---------- Records for processing
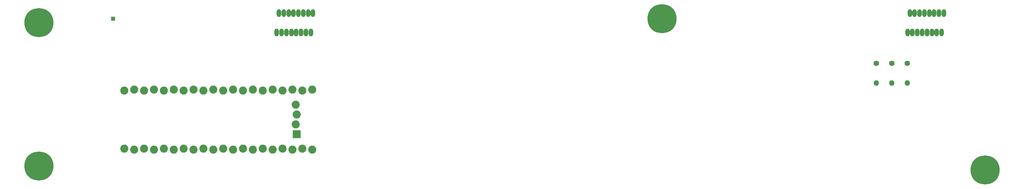
<source format=gbr>
%TF.GenerationSoftware,KiCad,Pcbnew,6.0.10-86aedd382b~118~ubuntu22.04.1*%
%TF.CreationDate,2023-01-16T13:23:36+01:00*%
%TF.ProjectId,tandberg-usb,74616e64-6265-4726-972d-7573622e6b69,rev?*%
%TF.SameCoordinates,Original*%
%TF.FileFunction,Soldermask,Bot*%
%TF.FilePolarity,Negative*%
%FSLAX46Y46*%
G04 Gerber Fmt 4.6, Leading zero omitted, Abs format (unit mm)*
G04 Created by KiCad (PCBNEW 6.0.10-86aedd382b~118~ubuntu22.04.1) date 2023-01-16 13:23:36*
%MOMM*%
%LPD*%
G01*
G04 APERTURE LIST*
G04 Aperture macros list*
%AMRoundRect*
0 Rectangle with rounded corners*
0 $1 Rounding radius*
0 $2 $3 $4 $5 $6 $7 $8 $9 X,Y pos of 4 corners*
0 Add a 4 corners polygon primitive as box body*
4,1,4,$2,$3,$4,$5,$6,$7,$8,$9,$2,$3,0*
0 Add four circle primitives for the rounded corners*
1,1,$1+$1,$2,$3*
1,1,$1+$1,$4,$5*
1,1,$1+$1,$6,$7*
1,1,$1+$1,$8,$9*
0 Add four rect primitives between the rounded corners*
20,1,$1+$1,$2,$3,$4,$5,0*
20,1,$1+$1,$4,$5,$6,$7,0*
20,1,$1+$1,$6,$7,$8,$9,0*
20,1,$1+$1,$8,$9,$2,$3,0*%
G04 Aperture macros list end*
%ADD10C,7.500000*%
%ADD11R,1.000000X1.000000*%
%ADD12O,1.150000X2.000000*%
%ADD13C,1.400000*%
%ADD14O,1.400000X1.400000*%
%ADD15C,2.082800*%
%ADD16RoundRect,0.101600X0.939800X0.939800X-0.939800X0.939800X-0.939800X-0.939800X0.939800X-0.939800X0*%
G04 APERTURE END LIST*
D10*
%TO.C,H1*%
X187000000Y-30000000D03*
%TD*%
D11*
%TO.C,J3*%
X46000000Y-30000000D03*
%TD*%
D12*
%TO.C,J1*%
X259375000Y-28500000D03*
X258125000Y-28500000D03*
X256875000Y-28500000D03*
X255625000Y-28500000D03*
X254375000Y-28500000D03*
X253125000Y-28500000D03*
X251875000Y-28500000D03*
X250625000Y-28500000D03*
X250050000Y-33500000D03*
X251300000Y-33500000D03*
X252550000Y-33500000D03*
X253800000Y-33500000D03*
X255050000Y-33500000D03*
X256300000Y-33500000D03*
X257550000Y-33500000D03*
X258800000Y-33500000D03*
%TD*%
D10*
%TO.C,H3*%
X270000000Y-69000000D03*
%TD*%
D13*
%TO.C,R3*%
X250000000Y-41460000D03*
D14*
X250000000Y-46540000D03*
%TD*%
D10*
%TO.C,H4*%
X27000000Y-68000000D03*
%TD*%
D13*
%TO.C,R2*%
X246000000Y-41460000D03*
D14*
X246000000Y-46540000D03*
%TD*%
D13*
%TO.C,R1*%
X242000000Y-41460000D03*
D14*
X242000000Y-46540000D03*
%TD*%
D15*
%TO.C,U1*%
X48900000Y-63493000D03*
X51440000Y-63747000D03*
X53980000Y-63493000D03*
X56520000Y-63747000D03*
X59060000Y-63493000D03*
X61600000Y-63747000D03*
X64140000Y-63493000D03*
X66680000Y-63747000D03*
X69220000Y-63493000D03*
X71760000Y-63747000D03*
X74300000Y-63493000D03*
X76840000Y-63747000D03*
X79380000Y-63493000D03*
X81920000Y-63747000D03*
X84460000Y-63493000D03*
X87000000Y-63747000D03*
X89540000Y-63493000D03*
X92080000Y-63747000D03*
X94620000Y-63493000D03*
X97160000Y-63747000D03*
X97160000Y-48253000D03*
X94620000Y-48507000D03*
X92080000Y-48253000D03*
X89540000Y-48507000D03*
X87000000Y-48253000D03*
X84460000Y-48507000D03*
X81920000Y-48253000D03*
X79380000Y-48507000D03*
X76840000Y-48253000D03*
X74300000Y-48507000D03*
X71760000Y-48253000D03*
X69220000Y-48507000D03*
X66680000Y-48253000D03*
X64140000Y-48507000D03*
X61600000Y-48253000D03*
X59060000Y-48507000D03*
X56520000Y-48253000D03*
X53980000Y-48507000D03*
X51440000Y-48253000D03*
X48900000Y-48507000D03*
D16*
X93177000Y-59810000D03*
D15*
X92923000Y-57270000D03*
X93177000Y-54730000D03*
X92923000Y-52190000D03*
%TD*%
D10*
%TO.C,H2*%
X27000000Y-31000000D03*
%TD*%
D12*
%TO.C,J2*%
X97375000Y-28500000D03*
X96125000Y-28500000D03*
X94875000Y-28500000D03*
X93625000Y-28500000D03*
X92375000Y-28500000D03*
X91125000Y-28500000D03*
X89875000Y-28500000D03*
X88625000Y-28500000D03*
X88050000Y-33500000D03*
X89300000Y-33500000D03*
X90550000Y-33500000D03*
X91800000Y-33500000D03*
X93050000Y-33500000D03*
X94300000Y-33500000D03*
X95550000Y-33500000D03*
X96800000Y-33500000D03*
%TD*%
M02*

</source>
--------------------
How to complete this task: Repeat the records above exactly, without any pictures.

Final answer:
<source format=gbr>
%TF.GenerationSoftware,KiCad,Pcbnew,6.0.10-86aedd382b~118~ubuntu22.04.1*%
%TF.CreationDate,2023-01-16T13:23:36+01:00*%
%TF.ProjectId,tandberg-usb,74616e64-6265-4726-972d-7573622e6b69,rev?*%
%TF.SameCoordinates,Original*%
%TF.FileFunction,Soldermask,Bot*%
%TF.FilePolarity,Negative*%
%FSLAX46Y46*%
G04 Gerber Fmt 4.6, Leading zero omitted, Abs format (unit mm)*
G04 Created by KiCad (PCBNEW 6.0.10-86aedd382b~118~ubuntu22.04.1) date 2023-01-16 13:23:36*
%MOMM*%
%LPD*%
G01*
G04 APERTURE LIST*
G04 Aperture macros list*
%AMRoundRect*
0 Rectangle with rounded corners*
0 $1 Rounding radius*
0 $2 $3 $4 $5 $6 $7 $8 $9 X,Y pos of 4 corners*
0 Add a 4 corners polygon primitive as box body*
4,1,4,$2,$3,$4,$5,$6,$7,$8,$9,$2,$3,0*
0 Add four circle primitives for the rounded corners*
1,1,$1+$1,$2,$3*
1,1,$1+$1,$4,$5*
1,1,$1+$1,$6,$7*
1,1,$1+$1,$8,$9*
0 Add four rect primitives between the rounded corners*
20,1,$1+$1,$2,$3,$4,$5,0*
20,1,$1+$1,$4,$5,$6,$7,0*
20,1,$1+$1,$6,$7,$8,$9,0*
20,1,$1+$1,$8,$9,$2,$3,0*%
G04 Aperture macros list end*
%ADD10C,7.500000*%
%ADD11R,1.000000X1.000000*%
%ADD12O,1.150000X2.000000*%
%ADD13C,1.400000*%
%ADD14O,1.400000X1.400000*%
%ADD15C,2.082800*%
%ADD16RoundRect,0.101600X0.939800X0.939800X-0.939800X0.939800X-0.939800X-0.939800X0.939800X-0.939800X0*%
G04 APERTURE END LIST*
D10*
%TO.C,H1*%
X187000000Y-30000000D03*
%TD*%
D11*
%TO.C,J3*%
X46000000Y-30000000D03*
%TD*%
D12*
%TO.C,J1*%
X259375000Y-28500000D03*
X258125000Y-28500000D03*
X256875000Y-28500000D03*
X255625000Y-28500000D03*
X254375000Y-28500000D03*
X253125000Y-28500000D03*
X251875000Y-28500000D03*
X250625000Y-28500000D03*
X250050000Y-33500000D03*
X251300000Y-33500000D03*
X252550000Y-33500000D03*
X253800000Y-33500000D03*
X255050000Y-33500000D03*
X256300000Y-33500000D03*
X257550000Y-33500000D03*
X258800000Y-33500000D03*
%TD*%
D10*
%TO.C,H3*%
X270000000Y-69000000D03*
%TD*%
D13*
%TO.C,R3*%
X250000000Y-41460000D03*
D14*
X250000000Y-46540000D03*
%TD*%
D10*
%TO.C,H4*%
X27000000Y-68000000D03*
%TD*%
D13*
%TO.C,R2*%
X246000000Y-41460000D03*
D14*
X246000000Y-46540000D03*
%TD*%
D13*
%TO.C,R1*%
X242000000Y-41460000D03*
D14*
X242000000Y-46540000D03*
%TD*%
D15*
%TO.C,U1*%
X48900000Y-63493000D03*
X51440000Y-63747000D03*
X53980000Y-63493000D03*
X56520000Y-63747000D03*
X59060000Y-63493000D03*
X61600000Y-63747000D03*
X64140000Y-63493000D03*
X66680000Y-63747000D03*
X69220000Y-63493000D03*
X71760000Y-63747000D03*
X74300000Y-63493000D03*
X76840000Y-63747000D03*
X79380000Y-63493000D03*
X81920000Y-63747000D03*
X84460000Y-63493000D03*
X87000000Y-63747000D03*
X89540000Y-63493000D03*
X92080000Y-63747000D03*
X94620000Y-63493000D03*
X97160000Y-63747000D03*
X97160000Y-48253000D03*
X94620000Y-48507000D03*
X92080000Y-48253000D03*
X89540000Y-48507000D03*
X87000000Y-48253000D03*
X84460000Y-48507000D03*
X81920000Y-48253000D03*
X79380000Y-48507000D03*
X76840000Y-48253000D03*
X74300000Y-48507000D03*
X71760000Y-48253000D03*
X69220000Y-48507000D03*
X66680000Y-48253000D03*
X64140000Y-48507000D03*
X61600000Y-48253000D03*
X59060000Y-48507000D03*
X56520000Y-48253000D03*
X53980000Y-48507000D03*
X51440000Y-48253000D03*
X48900000Y-48507000D03*
D16*
X93177000Y-59810000D03*
D15*
X92923000Y-57270000D03*
X93177000Y-54730000D03*
X92923000Y-52190000D03*
%TD*%
D10*
%TO.C,H2*%
X27000000Y-31000000D03*
%TD*%
D12*
%TO.C,J2*%
X97375000Y-28500000D03*
X96125000Y-28500000D03*
X94875000Y-28500000D03*
X93625000Y-28500000D03*
X92375000Y-28500000D03*
X91125000Y-28500000D03*
X89875000Y-28500000D03*
X88625000Y-28500000D03*
X88050000Y-33500000D03*
X89300000Y-33500000D03*
X90550000Y-33500000D03*
X91800000Y-33500000D03*
X93050000Y-33500000D03*
X94300000Y-33500000D03*
X95550000Y-33500000D03*
X96800000Y-33500000D03*
%TD*%
M02*

</source>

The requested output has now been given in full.